政治・経済上の不満のハケ口(左翼出入り禁止)
外交と防衛、歴史と現状についての不満のハケ口。(観念論の方は出入り禁止)

宗教的儀礼

2011-01-07 02:20:35 | 社会常識と教育

 昨年のクリスマスの出来事である。良く行くトルコレストランのマスターに「トルコ人はクリスマスをどうするのか」聞いてみた。曰く「祝うよ、かきいれ時だしね。アラブ人ほど固執しない」と言う返事だった。私が「ムスリムだからと言う意味と、サンタクロースがトルコ人のセント・ニクラウスだからその整合性をどうするのか」と聞きなおした。「ビジネスが大事よ、アラブ人は違うけれどね」と言う返答だった。

 確かに、トルコ人はアラブ人とは異なる。昔バチカンについて調べたことがあった。そこで分かったことだが、バチカンは「キリストの誕生日は不明である」としている。これが公式見解である。では「クリスマスは何のか」と言う疑問がわく。更に調べると、16~17世紀まで、日本でいえば戦国時代まで、バチカンは現在のクリスマスの日(12月24日~25日)の祝い事を数世紀にわたり禁止していた。違反者は異端審問で死刑だった。数百年間に多くの方が死刑になってきた。今では考えられないことである。

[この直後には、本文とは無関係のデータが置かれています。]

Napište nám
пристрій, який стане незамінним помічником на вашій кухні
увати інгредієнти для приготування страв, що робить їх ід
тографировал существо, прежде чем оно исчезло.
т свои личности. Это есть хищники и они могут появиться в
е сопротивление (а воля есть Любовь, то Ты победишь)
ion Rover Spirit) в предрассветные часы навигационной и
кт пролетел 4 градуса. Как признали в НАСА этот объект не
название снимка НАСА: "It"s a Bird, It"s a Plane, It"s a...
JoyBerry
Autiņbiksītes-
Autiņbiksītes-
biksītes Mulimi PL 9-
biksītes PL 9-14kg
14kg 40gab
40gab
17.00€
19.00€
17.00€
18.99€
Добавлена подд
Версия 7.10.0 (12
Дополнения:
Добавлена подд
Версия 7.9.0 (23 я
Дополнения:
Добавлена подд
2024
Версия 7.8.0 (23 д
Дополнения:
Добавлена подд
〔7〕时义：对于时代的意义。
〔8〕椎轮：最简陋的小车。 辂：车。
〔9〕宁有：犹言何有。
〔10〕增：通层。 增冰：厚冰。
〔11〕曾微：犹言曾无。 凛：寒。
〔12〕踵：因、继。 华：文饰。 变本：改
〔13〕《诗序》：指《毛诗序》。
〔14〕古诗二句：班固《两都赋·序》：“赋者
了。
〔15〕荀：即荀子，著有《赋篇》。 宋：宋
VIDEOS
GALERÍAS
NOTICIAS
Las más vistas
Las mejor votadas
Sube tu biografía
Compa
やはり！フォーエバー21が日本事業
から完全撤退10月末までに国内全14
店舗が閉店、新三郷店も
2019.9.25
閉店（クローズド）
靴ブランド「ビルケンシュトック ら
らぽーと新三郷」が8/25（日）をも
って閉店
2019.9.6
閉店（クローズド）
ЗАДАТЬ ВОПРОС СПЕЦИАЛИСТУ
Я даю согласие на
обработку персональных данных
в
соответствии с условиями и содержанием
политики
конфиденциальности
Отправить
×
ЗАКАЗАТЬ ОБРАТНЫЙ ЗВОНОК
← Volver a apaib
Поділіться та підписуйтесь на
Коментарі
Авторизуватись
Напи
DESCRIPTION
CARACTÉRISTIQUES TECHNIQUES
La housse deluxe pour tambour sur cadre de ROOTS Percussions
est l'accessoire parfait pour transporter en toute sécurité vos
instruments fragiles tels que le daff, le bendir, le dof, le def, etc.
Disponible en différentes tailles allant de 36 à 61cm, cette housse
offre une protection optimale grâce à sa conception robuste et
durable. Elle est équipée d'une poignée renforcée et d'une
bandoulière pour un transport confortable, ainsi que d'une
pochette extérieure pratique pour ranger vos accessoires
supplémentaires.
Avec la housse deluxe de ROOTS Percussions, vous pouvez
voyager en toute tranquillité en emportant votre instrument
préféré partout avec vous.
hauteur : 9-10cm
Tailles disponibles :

 では、なぜ多くの人が死刑を覚悟しても12月24日~25日を祝ったのだろうか。諸説あるが、多くの説が「冬至が過ぎ日の長さが長くなること」に関係しているようだ。一番この12月24日~25日を祝ったのは地中海沿岸の諸国であった。エジプトのイスシ神の復活とこの日が再び長くなることを掛け合わせて、祝っていたようだ。マルチン・ルターが聖書を印刷するまで、多くの言葉でしか「神」を説明されなかった。しかし日の長さが長くなると言う実体験は、多くの人々に「神」を身近に感じさせたことによるようだ。

 バチカンが数百年の粛清に根を上げた。「どうせ禁止できないなら利用しよう」として、今の12月25日がイエスの生まれた日とされ、キリスト教のイベントとなった。この説が現在の有力説である。

 なにも考えず、クリスマスを祝う日本人に多くの国の人が奇異に感じている、日本は多神教の国だから許されるのであろう。12~14年ほど昔、表参道のイルミネーションに右翼の街宣車がクレームをつけた。「表参道は明治神宮の参道である。なぜよその宗教を祝わねばならない」とけだし名言と思った。逆の立場ならサンピエトロ寺院で仏教や神道の行事を行うことは可能だろうか。いや一神教の聖地で他の宗教のイベント事は「宣戦布告」に等しい。

 このような事を考えたこともない日本人だからこそ、トルコで裸になり逮捕されたお笑い芸人などの非常識人を生む。日本国内でそれも飲み屋の中と言う小さな空間でしか許されない行為である。日本において、クリスマスは商業的に洗練されその意味を失った。せめてミサに言った後祝うぐらいの配慮を行ってはいかがだろうか。